See AIA Priority Protection PDS (Version 32, 9 November 2025), Section 10 (Duty to take reasonable care not to make a misrepresentation), and TAL Accelerated Protection PDS (12 December 2024), Section 5 (Your Duty to take reasonable care not to make a misrepresentation). Each PDS sets out the framework; the actual loading or exclusion is on your Policy Schedule.
Why comparing across the panel matters
Each panel insurer has its own underwriting guide. The same applicant with the same medical history may receive a 100% loading from one insurer, a 50% loading from another, and standard rates with an exclusion from a third. For a meaningful medical history, applying to multiple insurers across the panel through a broker is the practical way to find the most favourable outcome.
The duty to take reasonable care not to make a misrepresentation
Under Insurance Contracts Act 1984 s20B (effective 5 October 2021), you must take reasonable care not to make a misrepresentation when answering the insurer's questions. A misrepresentation can include omitting material information when asked.
If the insurer later discovers a misrepresentation, ICA s28A-D sets out the proportionate remedies:
- For non-fraudulent misrepresentation, the insurer may treat the policy as if it had never been entered into (if it would not have entered into the contract had it known the truth), reduce the sum insured proportionately, or impose an exclusion. The remedy must be proportionate.
- For fraudulent misrepresentation, the insurer may avoid the policy entirely under ICA s28(2).
- AFCA can review insurer decisions on misrepresentation remedies.
Common considerations
- Answer the insurer's questions accurately and completely. A loading is much better than a declined claim years later.
- A pre-existing condition does not automatically mean no cover. Most conditions are insurable at some price or with some exclusion.
- Get the underwriting decision in writing. The Policy Schedule sets out the exact loading, any exclusion, and the cover terms.

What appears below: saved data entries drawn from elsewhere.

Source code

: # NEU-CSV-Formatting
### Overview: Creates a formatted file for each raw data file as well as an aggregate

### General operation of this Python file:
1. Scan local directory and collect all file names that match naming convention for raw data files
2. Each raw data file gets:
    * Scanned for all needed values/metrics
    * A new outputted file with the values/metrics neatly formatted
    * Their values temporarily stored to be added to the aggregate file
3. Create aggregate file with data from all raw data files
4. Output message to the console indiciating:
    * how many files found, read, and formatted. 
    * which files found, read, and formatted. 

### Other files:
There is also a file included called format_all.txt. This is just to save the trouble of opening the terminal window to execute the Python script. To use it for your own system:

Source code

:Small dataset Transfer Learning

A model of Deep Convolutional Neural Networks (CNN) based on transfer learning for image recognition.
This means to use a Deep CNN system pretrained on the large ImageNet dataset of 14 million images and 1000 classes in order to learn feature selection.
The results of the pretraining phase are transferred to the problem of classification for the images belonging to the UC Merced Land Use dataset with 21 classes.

- Reapply after material health improvements. A 100% loading at age 35 because of recent weight gain may be reviewable downward at age 40 after sustained loss.
- ASIC MoneySmart at moneysmart.gov.au provides consumer-facing guidance on what to expect during underwriting.
Regulator anchor: Insurance Contracts Act 1984 s20B (duty to take reasonable care not to make a misrepresentation, effective 5 October 2021); ICA s28A-D (insurer remedies, proportionate); ICA s28(2) (fraudulent misrepresentation remedy); AFCA (afca.org.au) for dispute resolution on underwriting outcomes.